For a bit, anyway. Things inevitably go sideways, and the lies are exposed, mainly because Jasper really is a jackass. And Madison is maybe not everything SHE seems, either, which is the moral of the story, insofar as there is one. No one is ever just one thing, Gary had Ron inside him all along, he just needed a push to access that part of himself. Similarly, a part of Madison is always the woman who tried to have her husband killed. Have they changed, or just become more of themselves through their acquaintance?
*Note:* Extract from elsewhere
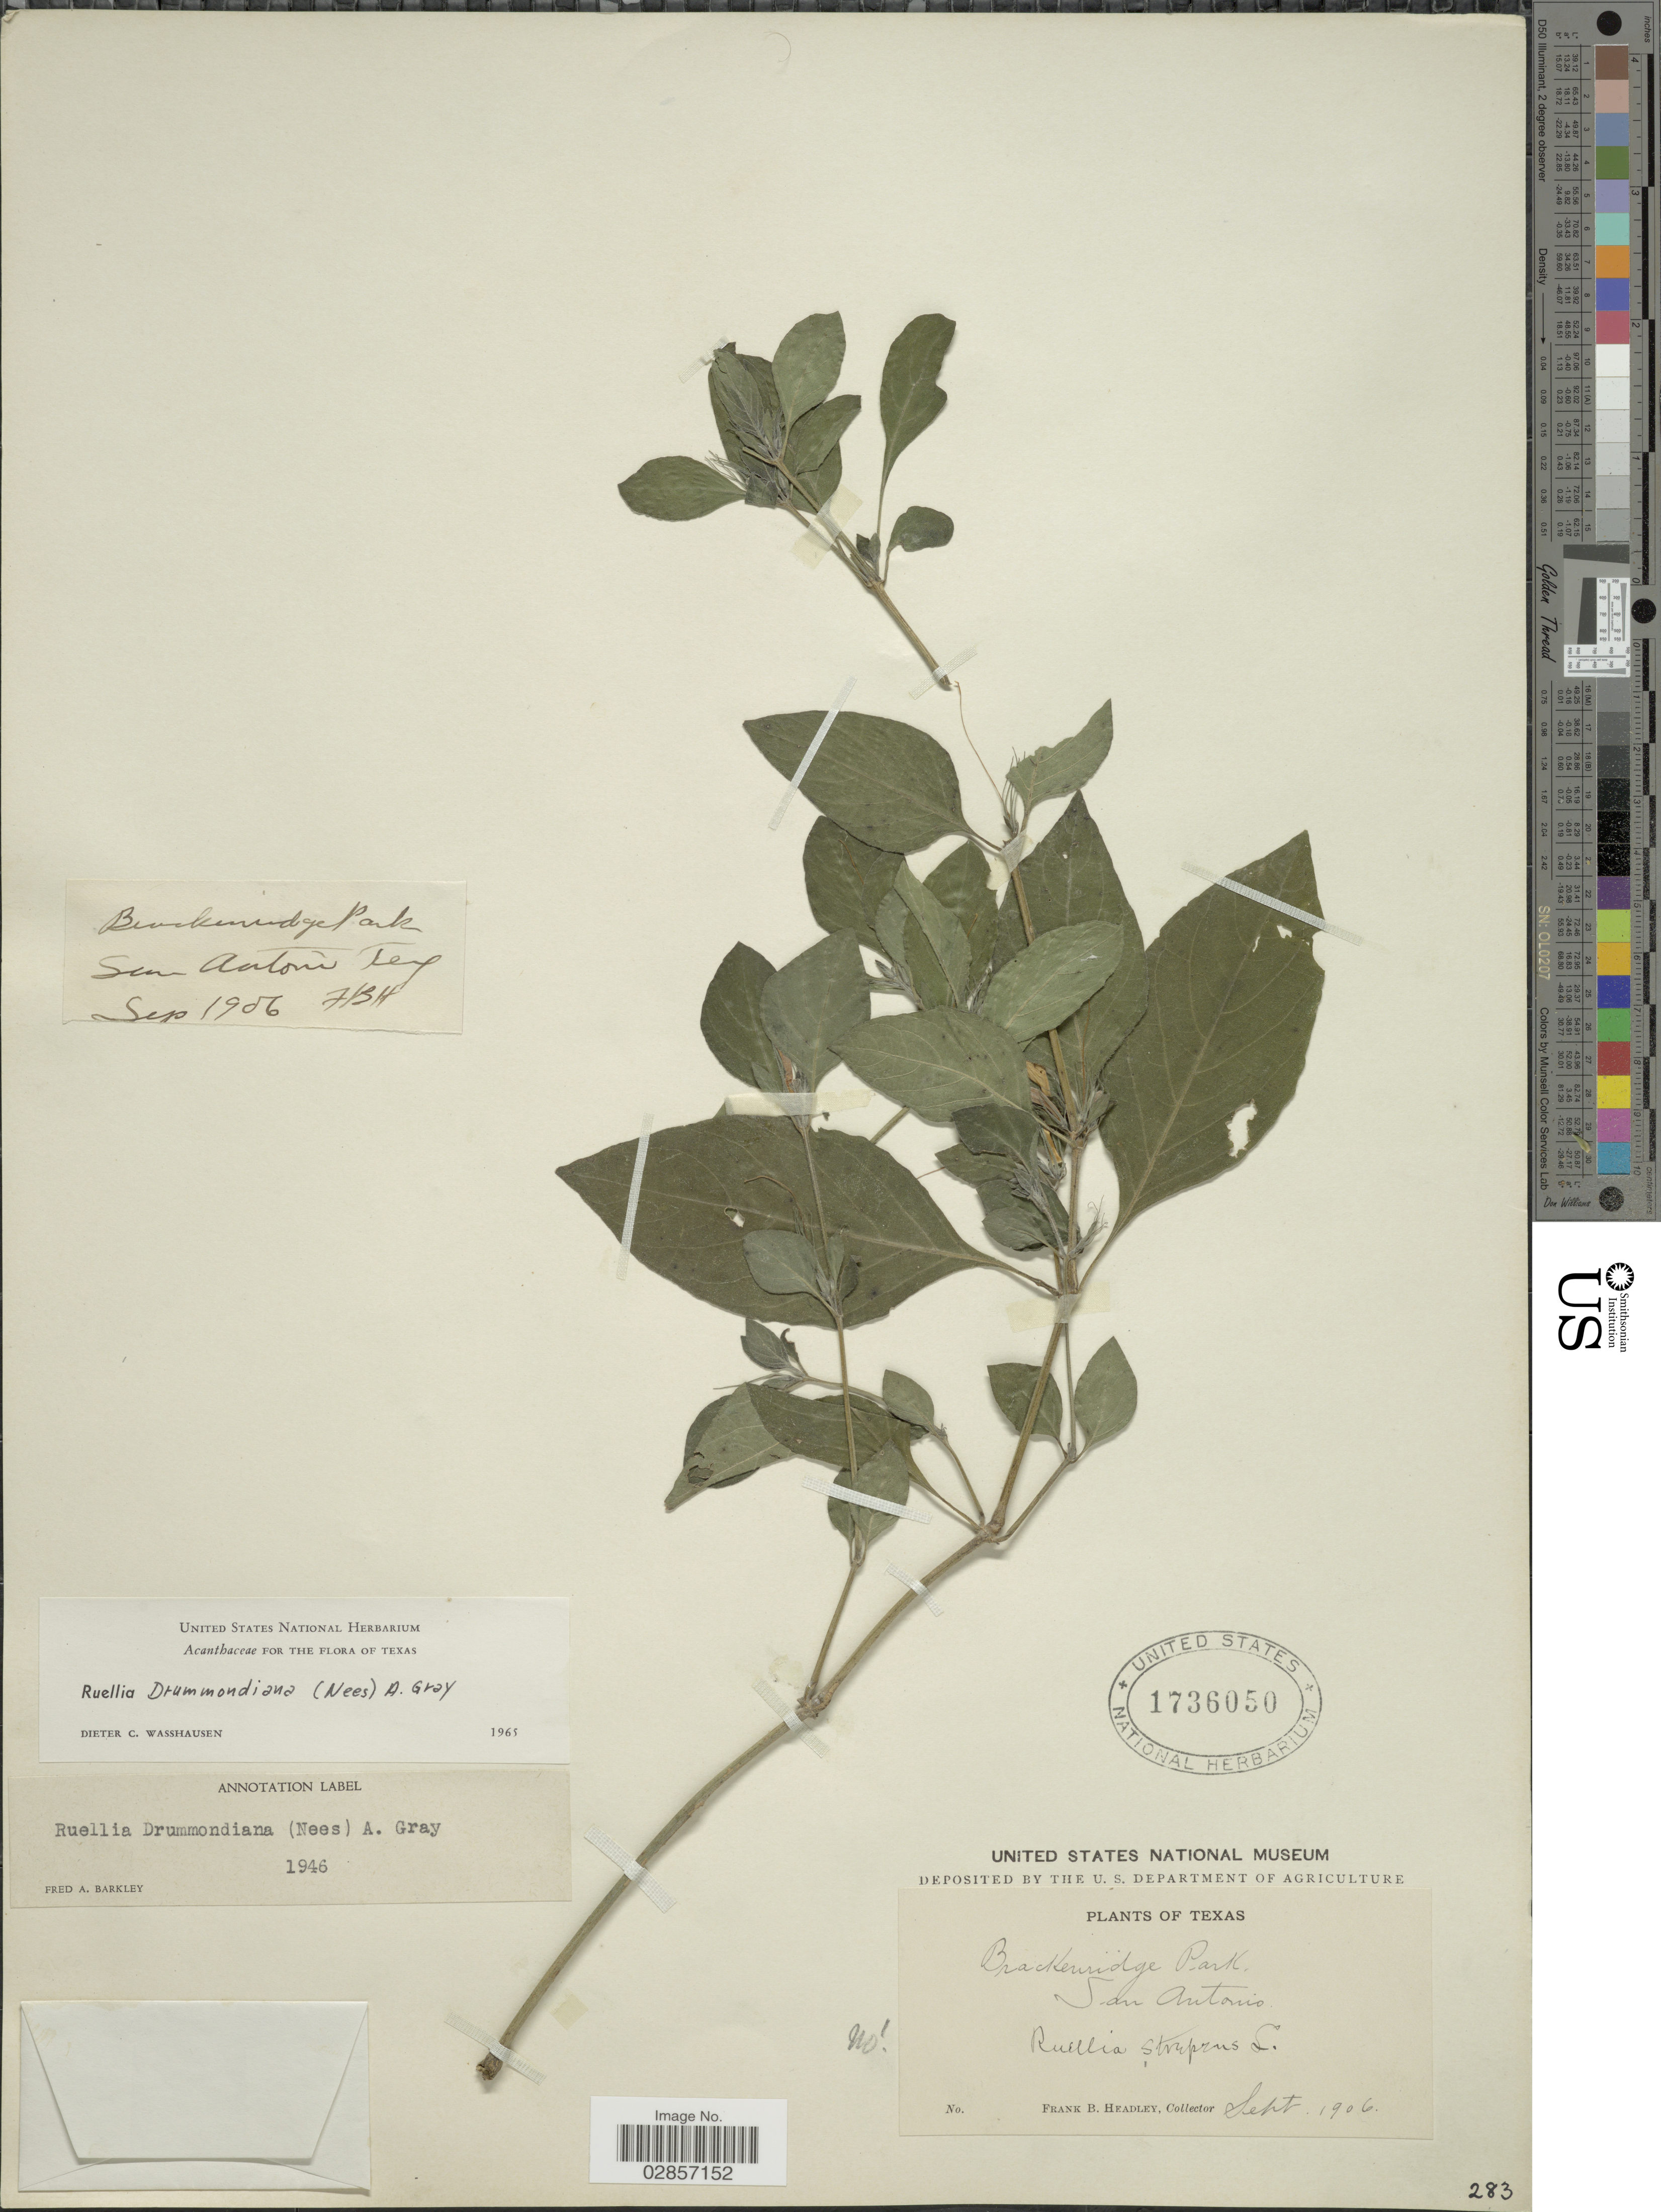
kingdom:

There is a headiness in Hit Man that does justice to the twisty-turny nature of the plot, but there is also the sheen of sex and romance. One scene in particular combines the concepts of identity and perception being explored throughout the film with the sexiness of Gary/Ron and Madison. Let’s just say, Glen Powell and Adria Arjona are doing a triple act as actors, while their characters, Gary and Madison, are getting more and more visibly turned on while trying to enact a con. They can’t touch, they can’t say what they mean, it’s all in the eyes and the body language and the tone of their lies, and then it coalesces in a declaration that is simultaneously deeply romantic and totally off the deep end. 

 

As co-collaborators, Linklater and Powell are a dream team, bringing out the best in each other in front of and behind the camera. Hit Man is a wildly entertaining, sexy, funny, romantic comedy that plays like a thriller. There are big ideas contained within a bonkers crime caper, the romance is both sweet and sour. No one is ever just one thing, and neither is Hit Man, but it never feels like it’s working hard. Like Powell and Arjona’s easy chemistry, the film clips along at a brisk pace, the plot twists building in scale and insanity so smoothly that the ending feels totally earned. It’s a sheer delight to watch, especially for Powell’s multifaceted performance. And it is so refreshing to see a film nail sexy crime vibes without dipping into anything too gross. Besides all the murder, I mean.

This review was published during the WGA and SAG-AFTRA strikes of 2023. The work being reviewed would not exist without the labor of writers and actors.